- [YOUR INSTRUCTIONS] In the entries below, find the line with "Essential Equipment Categories" and the line with "hard-to-reach areas. Each system". Reproduce those two lines and every line between them exactly, and nothing more.

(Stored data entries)
--------------------------------

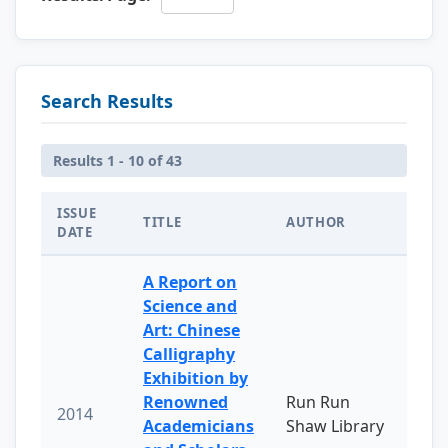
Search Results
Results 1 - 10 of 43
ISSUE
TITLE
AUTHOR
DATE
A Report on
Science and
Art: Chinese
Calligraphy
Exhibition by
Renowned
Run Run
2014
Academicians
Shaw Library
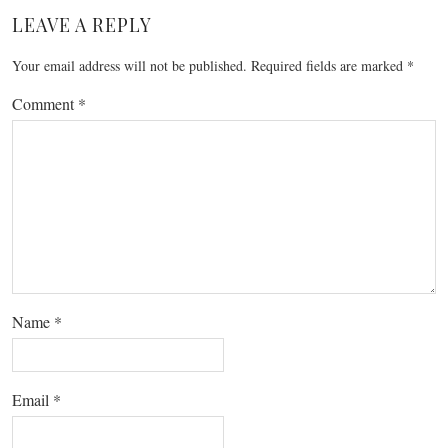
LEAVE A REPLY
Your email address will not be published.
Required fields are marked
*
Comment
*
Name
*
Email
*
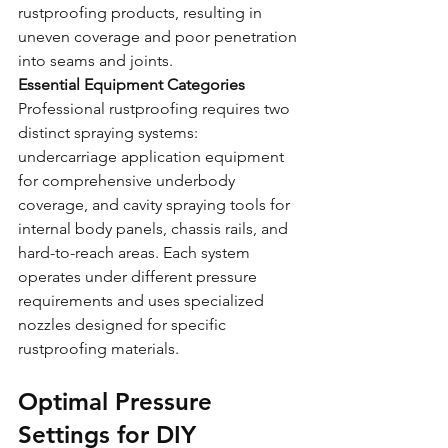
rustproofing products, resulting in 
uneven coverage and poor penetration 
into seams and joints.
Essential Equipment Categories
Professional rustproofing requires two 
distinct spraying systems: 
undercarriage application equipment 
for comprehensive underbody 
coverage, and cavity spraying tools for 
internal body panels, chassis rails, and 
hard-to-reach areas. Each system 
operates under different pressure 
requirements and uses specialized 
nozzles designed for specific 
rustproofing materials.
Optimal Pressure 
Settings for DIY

--------------------------------

- [SOLUTION FOR THIS PROBLEM]
Essential Equipment Categories
Professional rustproofing requires two 
distinct spraying systems: 
undercarriage application equipment 
for comprehensive underbody 
coverage, and cavity spraying tools for 
internal body panels, chassis rails, and 
hard-to-reach areas. Each system 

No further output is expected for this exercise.